Model Training#
If you have your own ground truth energy data, you can train a custom RouteE powertrain model.
You'll want to make sure you've installed the proper dependencies that are not installed by default when you do a pip install.
In this example, we'll use the scikit-learn based estimators which you can install by doing:
pip install nrel.routee.powertrain[scikit]
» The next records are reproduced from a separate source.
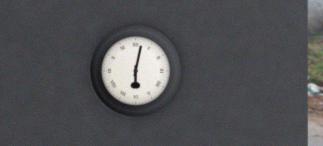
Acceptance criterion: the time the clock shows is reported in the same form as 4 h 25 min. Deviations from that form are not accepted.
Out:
6 h 02 min
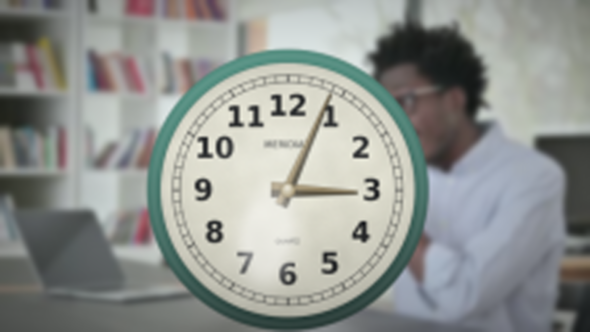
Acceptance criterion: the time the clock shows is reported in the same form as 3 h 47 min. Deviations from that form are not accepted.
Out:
3 h 04 min
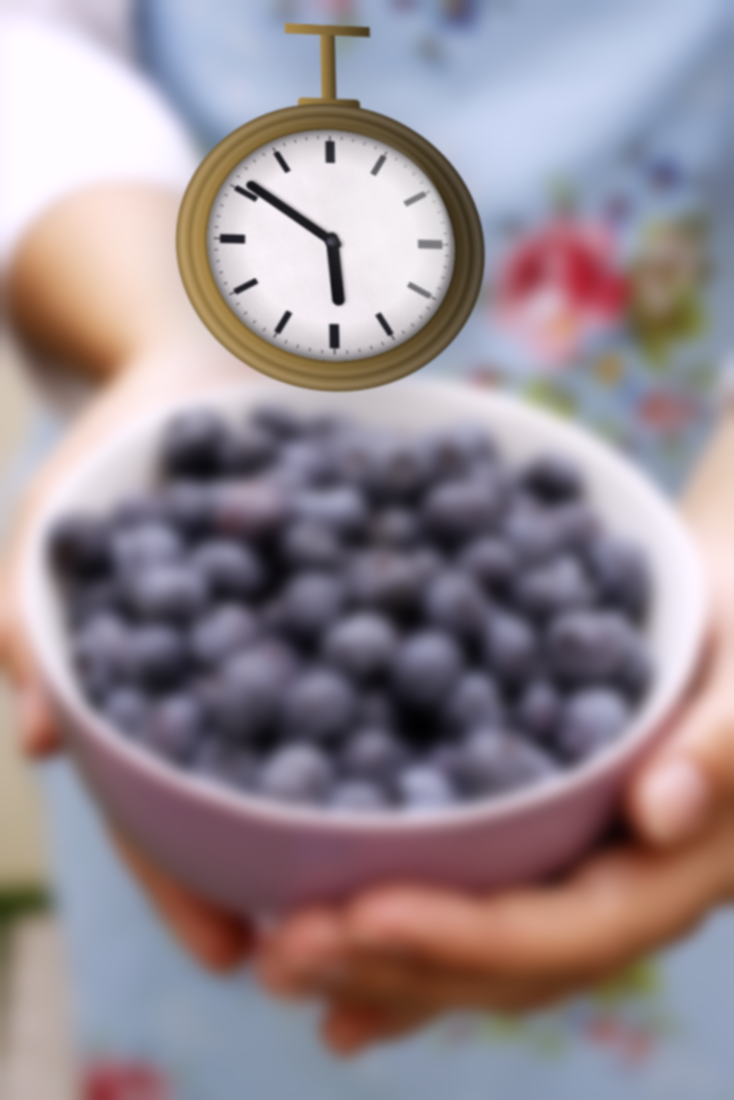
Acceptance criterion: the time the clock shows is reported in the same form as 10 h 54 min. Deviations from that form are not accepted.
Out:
5 h 51 min
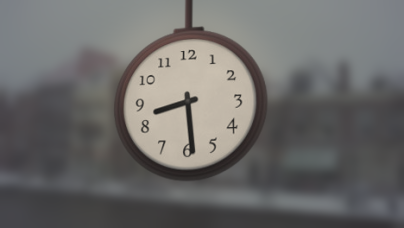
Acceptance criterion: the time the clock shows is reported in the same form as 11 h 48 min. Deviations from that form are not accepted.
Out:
8 h 29 min
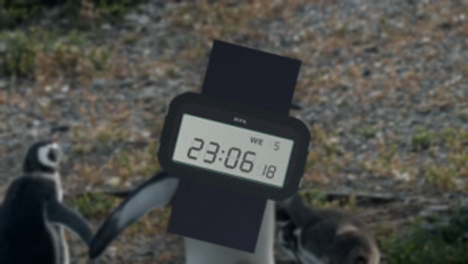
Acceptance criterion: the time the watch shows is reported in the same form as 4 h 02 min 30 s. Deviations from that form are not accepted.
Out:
23 h 06 min 18 s
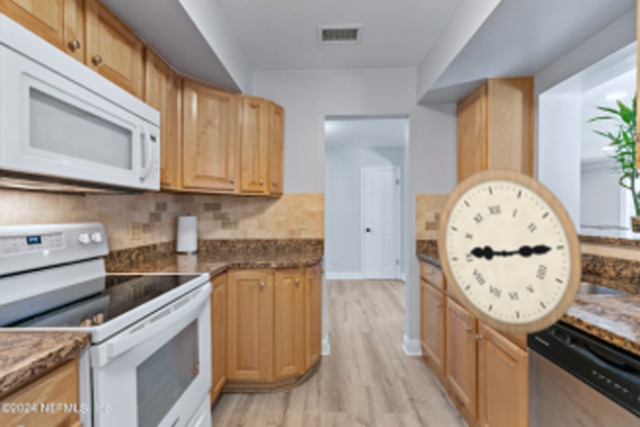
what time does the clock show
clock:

import nrel.routee.powertrain as pt
from nrel.routee.powertrain.trainers.sklearn_random_forest import SklearnRandomForestTrainer
For demonstration purposes, we'll use a very small set of training data. You can access this dataset yourself here
import pandas as pd
df = pd.read_csv("../tests/routee-powertrain-test-data/sample_train_data.csv")
df.head()
speed_mph | grade_dec | miles | gallons_fastsim | trip_id | road_class | |
---|---|---|---|---|---|---|
0 | 7.632068 | -0.008963 | 0.015469 | 0.000813 | 1 | 3 |
1 | 6.329613 | -0.047001 | 0.003516 | 0.000149 | 1 | 3 |
2 | 12.248512 | 0.000000 | 0.003402 | 0.000074 | 1 | 4 |
3 | 23.752604 | -0.000463 | 0.019768 | 0.002194 | 1 | 1 |
4 | 46.024926 | -0.004641 | 0.038378 | 0.000970 | 1 | 0 |
This dataframe represents a set of road network links (i.e. roads) in which we've already computed the energy consumption over. In this case, we've use the Fastsim software to simulate a vehicle driving over a high resolution drive cycle and then have aggregated everything up to the link level. We also have link level attributes like average driving speed in mile per hour (speed
), road gradient as a decimal (grade
), road distance in miles (miles
) and road classification as a integer category (road_class
). Lastly, we have a trip identifier column (trip_id
) which is only 1 in this case, represeting a single trip taken by this vehicle.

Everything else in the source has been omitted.